Is this you?

Common Characteristics of non-physical, attachment Chronic Covert Trauma Survivors

Your family growing up looked pretty good — no alcoholism, no incest, no physical violence. It’s never occurred to you to use the term “trauma” to apply to your childhood experiences.

But yet, some of these difficulties trouble you today:

  • unsatisfied or lonely in relationships; sensitive to invalidation and abandonment,
  • wishing for a deeper sense of meaning and purpose in life,
  • physical problems including fatigue or pain
  • bothered by reliance on food, cigarettes, drugs, alcohol, pain medications, internet, tv, coffee, colas, shopping,
  • lack of spontaneity, zest and a sense of joy and fun,
  • hard on yourself or alternately harsh and permissive,
  • self-hate, even self-loathing, depression, irritability, anxiety or extreme fatigue come “out of the blue” and “for no reason”
  • confusion about what is “really” bothering you and why,
  • shame and guilt around being “silly” or “oversensitive” or “making a mountain out of a molehill”

You may also have some of these non-physical, attachment Chronic Covert Trauma surivor strengths:

  • compassion for those who suffer
  • empathetic, very sensitive to the needs of others
  • responsible, dependable, reliable
  • helpful, cooperative
  • able to put things aside and function “if necessary” and you often feel it’s necessary
  • capacity to keep on functioning while feeling distressed.
  • skillful in acting cheerful, even if you feel lousy on the inside.
  • self-reliant, capable of finding ways of getting what’s needed or of doing without.
  • skilled at redirecting your attention away from inner states that would interfere with responsibilities and functioning in the outer world.
  • do not burden others with your difficulties

If you have even a few of these characteristics, you might benefit from exploring the possibility that Chronic Covert Trauma (CCT), especially non-physical, attachment Chronic Covert Trauma (naCCT) in your childhood relationships, is a factor in your life today.

7 thoughts on “Is this you?

  1. Wow.

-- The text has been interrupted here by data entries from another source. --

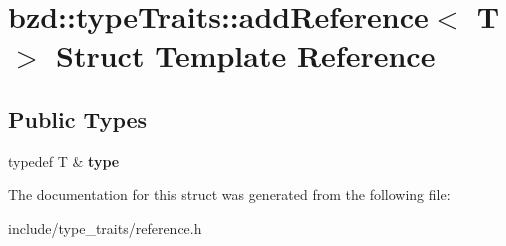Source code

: \hypertarget{structbzd_1_1typeTraits_1_1addReference}{}\section{bzd\+:\+:type\+Traits\+:\+:add\+Reference$<$ T $>$ Struct Template Reference}
\label{structbzd_1_1typeTraits_1_1addReference}
\subsection*{Public Types}
\begin{DoxyCompactItemize}
\item 
\mbox{\label{structbzd_1_1typeTraits_1_1addReference_af88c2ac5594c77cfd41968d34314645a}} 
typedef T \& {\bfseries type}
\end{DoxyCompactItemize}


The documentation for this struct was generated from the following file\+:\begin{DoxyCompactItemize}
\item 
include/type\+\_\+traits/reference.\+h\end{DoxyCompactItemize}
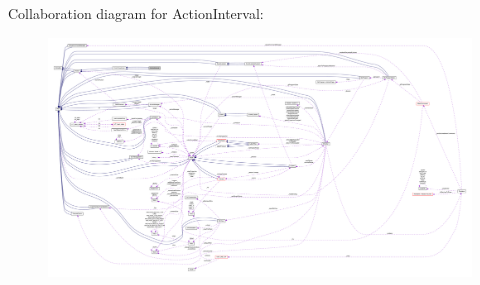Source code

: Collaboration diagram for Action\+Interval\+:
\nopagebreak
\begin{figure}[H]
\begin{center}
\leavevmode
\includegraphics[width=350pt]{classActionInterval__coll__graph}
\end{center}
\end{figure}
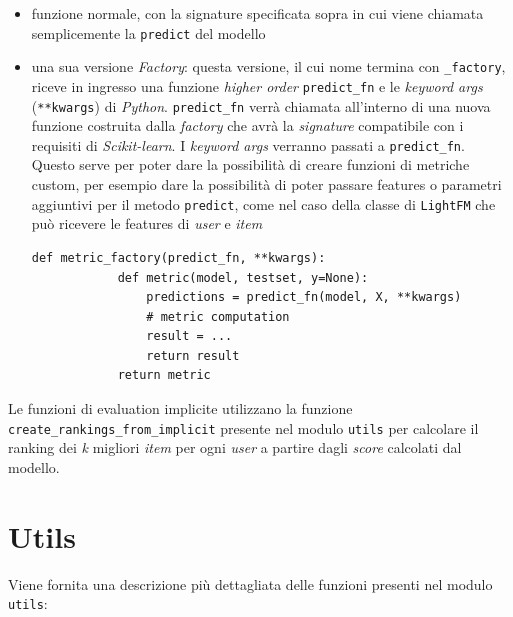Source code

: \begin{itemize}
    \item funzione normale, con la signature specificata sopra in cui viene chiamata semplicemente la \texttt{predict} del modello
    \item una sua versione \textit{Factory}: questa versione, il cui nome termina con \texttt{\_factory}, riceve in ingresso una funzione \textit{higher order} \texttt{predict\_fn} e le \textit{keyword args} (\texttt{**kwargs}) di \textit{Python}. \texttt{predict\_fn} verrà chiamata all'interno di una nuova funzione costruita dalla \textit{factory} che avrà la \textit{signature} compatibile con i requisiti di \textit{Scikit-learn}. I \textit{keyword args} verranno passati a \texttt{predict\_fn}. Questo serve per poter dare la possibilità di creare funzioni di metriche custom, per esempio dare la possibilità di poter passare features o parametri aggiuntivi per il metodo \texttt{predict}, come nel caso della classe di \texttt{LightFM} che può ricevere le features di \textit{user} e \textit{item}
    \begin{lstlisting}[caption=Implementazione in pseudo codice di una \textit{factory} per una metrica generica ]
        def metric_factory(predict_fn, **kwargs):
            def metric(model, testset, y=None):
                predictions = predict_fn(model, X, **kwargs)
                # metric computation
                result = ...
                return result
            return metric
    \end{lstlisting}
\end{itemize}

Le funzioni di evaluation implicite utilizzano la funzione \\ \texttt{create\_rankings\_from\_implicit} presente nel modulo \texttt{utils} per calcolare il ranking dei \textit{k} migliori \textit{item} per ogni \textit{user} a partire dagli \textit{score} calcolati dal modello.

\section{Utils}

Viene fornita una descrizione più dettagliata delle funzioni presenti nel modulo \texttt{utils}:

This is me! I have never heard it explained like this before.
    Is there a bog or something that i can follow so that i don’t miss anything you post?


    • Thanks for letting me (and us other readers) know you can resonate with this. Part of what makes healing so challenging is feeling alone, so you’re helping with the healing. Thanks in large part to your share, I just posted to the blog on this site. I have a book-in-progress on this subject, if I can overcome all the technical difficulties in getting it out there. I am just learning how to blog and use social media. Now I will post more! And you can follow me. Yay!


  2. Thank you! As an adult child of a Borderline/Narcissistic Mother, I find comfort in the label chronic covert trauma. Your list of ‘Difficulties’ described me quite well, but what I found surprising and most helpful was the list of CCT strengths. I never, truly considered myself to many strengths. Your list has allowed me to view some of my qualities differently. Thank you! I hope you continue you write and speak about this important issue.


    • As an adult child of a borderline/narcissistic mother, you definitely have the past history and present scars of non-physical CCT. I’m glad my list helped you to recognize that you also have strengths. I think growing up with a mother who doesn’t have much attention for us trains us not to give attention to ourselves…and to use our strengths to serve her. What would happen if we brought our empathy, compassion, resourcefulness and so forth home to ourselves? As kids, we would probably have suffered more, but as adults, we can prosper. Thanks for commenting. Your comments give me the encouragement to post more.